STUTTGART, Germany—Mercedes-Benz’s experimental electric car, the Vision EQXX, broke its own efficiency record in June, travelling 747 miles from Stuttgart, Germany, to Silverstone, UK, on a single battery charge.

After departing Stuttgart, the Vision EQXX crossed the French border near Strasbourg, then cruised across northern France at highway speeds to Calais, where it boarded the Eurotunnel. Continuing its journey in the UK, it took the M25 around London then stopped off at Mercedes-Benz Grand Prix in Brackley.

The car then travelled to Silverstone, where Formula E driver Nyck de Vries put the vehicle to the test on the iconic British race track. Taking the vehicle up to its maximum speed limit of 87 mph, he completed 11 laps, using the last of the vehicle’s charge to negotiate pit lane.

Throughout the road trip, the Vision EQXX took advantage of its thermal management system to achieve an average consumption of 8.3 kilowatt-hours per 100 kilometers despite heavy traffic and summer temperatures.

The vehicle’s long-distance journey on public roads provided R&D experts with valuable data for EV development.

“The Vision EQXX has proven that it can easily cover more than 1,000 kilometers on a single battery charge [in] real- world conditions,” says Markus Schäfer, chief technology officer responsible for development and procurement at Mercedes.

The main challenges on the trip were summer temperatures of up to 86 F and heavy traffic around Stuttgart and southeast England. Nevertheless, the EV kept cool thanks to its thermal management system.
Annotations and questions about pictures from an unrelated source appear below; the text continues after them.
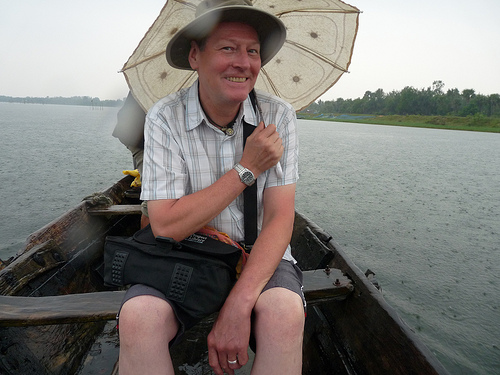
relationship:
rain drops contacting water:
[399, 273, 416, 304] [5, 88, 489, 360]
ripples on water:
[423, 184, 476, 312] [0, 99, 498, 372]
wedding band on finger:
[226, 357, 236, 367] [228, 349, 239, 374]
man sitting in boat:
[115, 0, 305, 373] [0, 154, 451, 374]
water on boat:
[78, 315, 118, 374] [0, 154, 451, 374]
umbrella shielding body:
[116, 0, 365, 180] [115, 23, 304, 371]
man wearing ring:
[115, 0, 305, 373] [226, 357, 236, 364]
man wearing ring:
[115, 0, 305, 373] [226, 357, 238, 367]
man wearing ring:
[115, 0, 305, 373] [217, 345, 249, 367]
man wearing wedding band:
[115, 0, 305, 373] [226, 358, 235, 367]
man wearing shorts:
[115, 0, 305, 373] [116, 245, 311, 313]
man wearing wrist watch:
[115, 0, 305, 373] [233, 162, 255, 188]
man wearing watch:
[115, 0, 305, 373] [232, 162, 256, 188]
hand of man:
[206, 316, 250, 373] [115, 0, 305, 373]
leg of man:
[110, 278, 184, 373] [115, 0, 305, 373]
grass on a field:
[300, 109, 498, 135] [311, 110, 499, 130]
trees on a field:
[352, 86, 497, 114] [311, 110, 499, 130]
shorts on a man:
[273, 259, 305, 302] [115, 0, 305, 373]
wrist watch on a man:
[233, 162, 255, 184] [229, 160, 264, 187]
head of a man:
[176, 1, 266, 106] [115, 0, 305, 373]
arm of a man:
[218, 103, 298, 318] [115, 0, 305, 373]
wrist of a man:
[221, 277, 262, 327] [115, 0, 305, 373]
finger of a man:
[247, 105, 304, 190] [115, 0, 305, 373]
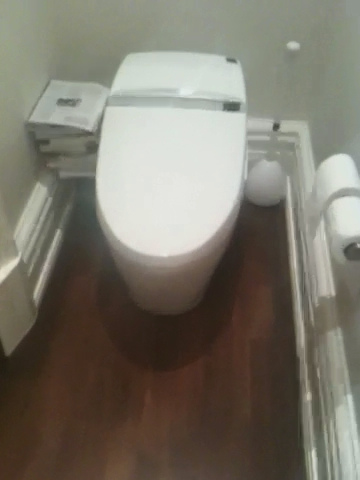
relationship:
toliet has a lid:
[97, 51, 250, 317] [93, 106, 247, 254]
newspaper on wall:
[27, 69, 111, 180] [0, 1, 359, 442]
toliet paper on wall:
[302, 151, 359, 272] [0, 1, 359, 442]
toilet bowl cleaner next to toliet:
[243, 120, 287, 209] [97, 51, 250, 317]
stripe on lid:
[106, 91, 245, 114] [93, 106, 247, 254]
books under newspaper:
[43, 141, 98, 182] [27, 69, 111, 180]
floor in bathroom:
[1, 199, 303, 479] [2, 2, 357, 479]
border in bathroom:
[2, 116, 359, 478] [2, 2, 357, 479]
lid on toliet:
[93, 106, 247, 254] [97, 51, 250, 317]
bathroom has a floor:
[2, 2, 357, 479] [1, 199, 303, 479]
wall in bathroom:
[0, 1, 359, 442] [2, 2, 357, 479]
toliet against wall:
[97, 51, 250, 317] [0, 1, 359, 442]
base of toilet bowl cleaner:
[249, 158, 285, 207] [243, 120, 287, 209]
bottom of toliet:
[107, 242, 233, 317] [97, 51, 250, 317]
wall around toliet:
[0, 1, 359, 442] [97, 51, 250, 317]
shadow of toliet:
[96, 260, 239, 370] [97, 51, 250, 317]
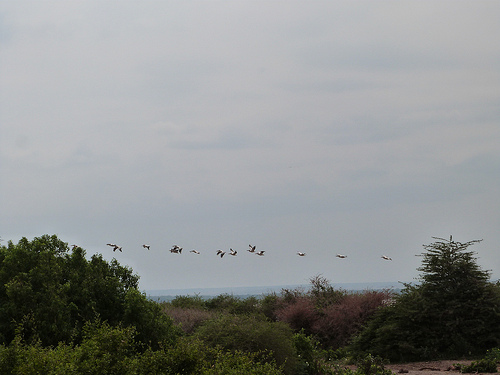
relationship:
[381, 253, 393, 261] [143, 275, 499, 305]
bird over sea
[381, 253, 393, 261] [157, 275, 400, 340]
bird over shrubs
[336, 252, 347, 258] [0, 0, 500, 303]
bird in sky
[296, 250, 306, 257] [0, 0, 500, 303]
bird in sky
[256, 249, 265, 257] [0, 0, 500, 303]
bird in sky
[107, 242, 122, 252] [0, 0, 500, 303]
bird in sky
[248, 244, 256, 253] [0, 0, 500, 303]
bird in sky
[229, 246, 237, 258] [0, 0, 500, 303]
bird in sky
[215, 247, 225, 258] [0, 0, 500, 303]
bird in sky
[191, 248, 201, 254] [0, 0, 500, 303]
bird in sky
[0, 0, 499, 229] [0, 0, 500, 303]
clouds in sky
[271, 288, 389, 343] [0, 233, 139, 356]
bushes near tree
The efficiency of the electric drive unit means it generates only minimal waste heat. This helps keep the thermal management system small and lightweight. The carefully engineered interaction of aero-shutters, coolant valves and pumps ensures the electric drive unit maintains the most efficient temperature balance at minimum energy cost. It encompasses a combination of innovative air-flow management and a cooling plate installed in the vehicle floor, enabling it to take advantage of the air flowing along the underside of the vehicle. This is the most aerodynamically efficient way of keeping the electric drive unit cool under normal conditions, allowing an increase in range of around 2 percent in the most aerodynamic mode.